Au Canada, une récente polémique prouve aussi que la vertu, les origines ethniques et les symboles l’emportent sans équivoque sur la raison et le dialogue. Finkielkraut avait déjà suggéré que la défaite de la pensée était aussi celle de l’universel. Depuis qu’un professeur de l’Université d’Ottawa a été suspendu temporairement par son institution à la demande de ses étudiants, les antiracistes se livrent une guerre interne qui n’est pas sans rappeler celle ayant opposé les Bolchéviques aux Menchéviques.

La guerre civile des antiracistes racistes

La faute reprochée au professeur Verushka Lieutenant-Duval, pourtant bien acquise aux idéaux progressistes ? Avoir utilisé le mot nègre dans le cadre d’un cours d’histoire de l’art portant sur l’évolution des représentations de la condition noire et d’autres groupes opprimés.
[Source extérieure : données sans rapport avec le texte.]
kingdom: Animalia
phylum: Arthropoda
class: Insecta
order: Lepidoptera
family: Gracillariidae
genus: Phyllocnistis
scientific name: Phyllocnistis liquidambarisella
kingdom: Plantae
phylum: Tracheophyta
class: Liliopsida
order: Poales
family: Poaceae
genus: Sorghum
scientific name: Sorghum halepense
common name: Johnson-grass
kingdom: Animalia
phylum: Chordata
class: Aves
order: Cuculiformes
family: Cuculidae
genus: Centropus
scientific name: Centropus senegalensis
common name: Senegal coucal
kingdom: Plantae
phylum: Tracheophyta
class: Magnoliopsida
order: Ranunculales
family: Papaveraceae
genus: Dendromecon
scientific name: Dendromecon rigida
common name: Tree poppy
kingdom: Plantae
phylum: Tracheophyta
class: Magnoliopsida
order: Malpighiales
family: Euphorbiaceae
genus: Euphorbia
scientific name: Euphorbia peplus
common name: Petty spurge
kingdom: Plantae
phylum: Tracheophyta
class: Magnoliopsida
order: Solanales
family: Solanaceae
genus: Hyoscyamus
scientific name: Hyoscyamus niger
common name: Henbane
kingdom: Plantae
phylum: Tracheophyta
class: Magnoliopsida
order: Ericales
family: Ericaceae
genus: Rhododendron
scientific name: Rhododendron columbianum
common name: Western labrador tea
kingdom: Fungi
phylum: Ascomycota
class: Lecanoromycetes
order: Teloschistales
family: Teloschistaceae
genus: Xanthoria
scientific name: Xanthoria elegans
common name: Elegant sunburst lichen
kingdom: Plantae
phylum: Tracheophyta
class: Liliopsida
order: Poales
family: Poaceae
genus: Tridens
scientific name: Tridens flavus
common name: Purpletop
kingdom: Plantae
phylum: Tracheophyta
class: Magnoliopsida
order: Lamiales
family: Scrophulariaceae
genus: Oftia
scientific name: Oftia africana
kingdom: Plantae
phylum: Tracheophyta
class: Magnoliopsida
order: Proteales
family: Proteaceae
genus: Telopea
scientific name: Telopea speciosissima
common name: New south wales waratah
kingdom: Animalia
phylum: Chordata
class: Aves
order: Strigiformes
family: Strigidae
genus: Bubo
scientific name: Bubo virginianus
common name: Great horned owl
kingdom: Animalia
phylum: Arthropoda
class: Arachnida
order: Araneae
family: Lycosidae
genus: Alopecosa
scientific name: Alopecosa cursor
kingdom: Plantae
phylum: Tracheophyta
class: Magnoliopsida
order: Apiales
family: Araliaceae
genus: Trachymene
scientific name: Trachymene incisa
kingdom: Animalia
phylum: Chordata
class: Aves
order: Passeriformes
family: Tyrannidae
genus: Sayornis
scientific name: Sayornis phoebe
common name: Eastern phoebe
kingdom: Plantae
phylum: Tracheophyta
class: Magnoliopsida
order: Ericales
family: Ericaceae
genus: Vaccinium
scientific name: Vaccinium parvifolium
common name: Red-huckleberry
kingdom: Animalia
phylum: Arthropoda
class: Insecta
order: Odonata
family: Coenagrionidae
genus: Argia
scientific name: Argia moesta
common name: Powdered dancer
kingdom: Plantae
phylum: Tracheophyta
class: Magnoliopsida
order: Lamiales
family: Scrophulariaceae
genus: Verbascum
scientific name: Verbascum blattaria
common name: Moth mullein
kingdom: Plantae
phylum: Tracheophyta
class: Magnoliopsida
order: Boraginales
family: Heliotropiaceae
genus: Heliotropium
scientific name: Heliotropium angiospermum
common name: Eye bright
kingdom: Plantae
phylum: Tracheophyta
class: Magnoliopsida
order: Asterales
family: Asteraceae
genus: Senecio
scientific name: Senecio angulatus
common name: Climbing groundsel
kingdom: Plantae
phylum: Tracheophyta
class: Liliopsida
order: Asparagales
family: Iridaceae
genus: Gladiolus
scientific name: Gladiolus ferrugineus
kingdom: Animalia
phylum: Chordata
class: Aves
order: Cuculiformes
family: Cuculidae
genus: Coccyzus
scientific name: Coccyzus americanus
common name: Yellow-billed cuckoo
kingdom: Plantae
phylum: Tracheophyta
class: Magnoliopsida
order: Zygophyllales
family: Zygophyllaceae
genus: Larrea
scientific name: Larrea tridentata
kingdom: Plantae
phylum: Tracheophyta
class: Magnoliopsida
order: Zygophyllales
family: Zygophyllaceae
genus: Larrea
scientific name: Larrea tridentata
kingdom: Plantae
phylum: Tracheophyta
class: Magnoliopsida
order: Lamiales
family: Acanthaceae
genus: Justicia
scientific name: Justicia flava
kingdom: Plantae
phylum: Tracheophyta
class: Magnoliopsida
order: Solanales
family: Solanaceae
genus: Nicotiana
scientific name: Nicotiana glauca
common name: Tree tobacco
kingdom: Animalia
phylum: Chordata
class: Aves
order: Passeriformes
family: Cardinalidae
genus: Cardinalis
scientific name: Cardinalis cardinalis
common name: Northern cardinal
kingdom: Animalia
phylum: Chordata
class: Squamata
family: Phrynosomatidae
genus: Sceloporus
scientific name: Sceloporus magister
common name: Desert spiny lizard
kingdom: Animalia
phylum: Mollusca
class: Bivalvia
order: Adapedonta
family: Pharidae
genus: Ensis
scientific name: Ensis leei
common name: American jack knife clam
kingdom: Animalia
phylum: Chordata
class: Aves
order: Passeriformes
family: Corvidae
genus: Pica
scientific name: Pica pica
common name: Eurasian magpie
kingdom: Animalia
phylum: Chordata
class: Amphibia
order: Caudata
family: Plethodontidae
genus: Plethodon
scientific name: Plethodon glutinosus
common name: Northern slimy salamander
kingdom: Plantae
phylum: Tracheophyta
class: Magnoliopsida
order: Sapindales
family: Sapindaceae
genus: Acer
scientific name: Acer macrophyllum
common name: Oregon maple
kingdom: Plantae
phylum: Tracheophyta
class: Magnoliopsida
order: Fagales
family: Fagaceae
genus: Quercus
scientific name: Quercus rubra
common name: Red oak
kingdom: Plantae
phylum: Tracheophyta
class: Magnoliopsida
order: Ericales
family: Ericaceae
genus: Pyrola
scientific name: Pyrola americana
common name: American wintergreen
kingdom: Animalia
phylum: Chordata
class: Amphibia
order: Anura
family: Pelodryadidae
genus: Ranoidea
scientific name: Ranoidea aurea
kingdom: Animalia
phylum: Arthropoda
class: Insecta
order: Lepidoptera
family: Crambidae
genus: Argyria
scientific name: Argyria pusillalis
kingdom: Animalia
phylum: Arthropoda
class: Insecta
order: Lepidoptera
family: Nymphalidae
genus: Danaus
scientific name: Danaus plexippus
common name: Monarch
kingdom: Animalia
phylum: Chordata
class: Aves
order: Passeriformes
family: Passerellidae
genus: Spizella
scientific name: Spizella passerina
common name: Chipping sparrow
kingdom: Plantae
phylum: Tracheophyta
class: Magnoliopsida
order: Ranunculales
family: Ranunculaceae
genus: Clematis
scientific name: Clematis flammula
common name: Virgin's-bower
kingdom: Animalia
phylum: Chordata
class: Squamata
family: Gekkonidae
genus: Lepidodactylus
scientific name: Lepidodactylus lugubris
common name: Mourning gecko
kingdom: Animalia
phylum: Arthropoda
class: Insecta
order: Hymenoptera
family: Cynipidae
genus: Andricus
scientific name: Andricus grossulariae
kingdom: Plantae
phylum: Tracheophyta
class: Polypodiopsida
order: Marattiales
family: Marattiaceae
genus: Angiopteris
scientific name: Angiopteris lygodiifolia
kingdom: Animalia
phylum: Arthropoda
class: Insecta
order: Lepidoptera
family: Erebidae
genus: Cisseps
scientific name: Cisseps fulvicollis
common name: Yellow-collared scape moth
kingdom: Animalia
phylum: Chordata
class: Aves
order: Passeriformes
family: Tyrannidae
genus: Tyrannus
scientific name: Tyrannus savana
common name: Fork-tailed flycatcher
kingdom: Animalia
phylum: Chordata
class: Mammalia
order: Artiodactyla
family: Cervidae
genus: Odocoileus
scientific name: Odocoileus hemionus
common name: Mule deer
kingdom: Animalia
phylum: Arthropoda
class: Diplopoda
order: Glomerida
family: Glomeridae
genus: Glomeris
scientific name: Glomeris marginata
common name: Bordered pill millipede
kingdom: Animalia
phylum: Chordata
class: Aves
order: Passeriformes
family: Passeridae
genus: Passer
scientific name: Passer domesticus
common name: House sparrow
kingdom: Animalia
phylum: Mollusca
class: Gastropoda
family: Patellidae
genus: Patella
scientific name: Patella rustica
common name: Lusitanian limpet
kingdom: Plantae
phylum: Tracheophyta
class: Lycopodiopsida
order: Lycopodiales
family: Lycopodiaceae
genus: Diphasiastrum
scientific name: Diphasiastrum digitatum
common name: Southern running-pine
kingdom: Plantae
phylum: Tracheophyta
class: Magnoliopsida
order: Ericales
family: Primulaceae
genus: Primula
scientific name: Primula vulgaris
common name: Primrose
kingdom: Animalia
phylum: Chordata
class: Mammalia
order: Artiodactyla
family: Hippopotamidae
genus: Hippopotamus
Malgré ses excuses et hommages répétés envers la communauté noire, Mme Lieutenant-Duval confie recevoir des menaces et insultes de la part de militants antiracistes et donc, ne plus se sentir en sécurité dans un pays aussi tranquille que le Canada. Les antiracistes s’attaquent aux leurs sans même écouter ce qu’ils ont à dire pour leur défense.

A lire ensuite, Douglas Murray: «La guerre culturelle est déclarée»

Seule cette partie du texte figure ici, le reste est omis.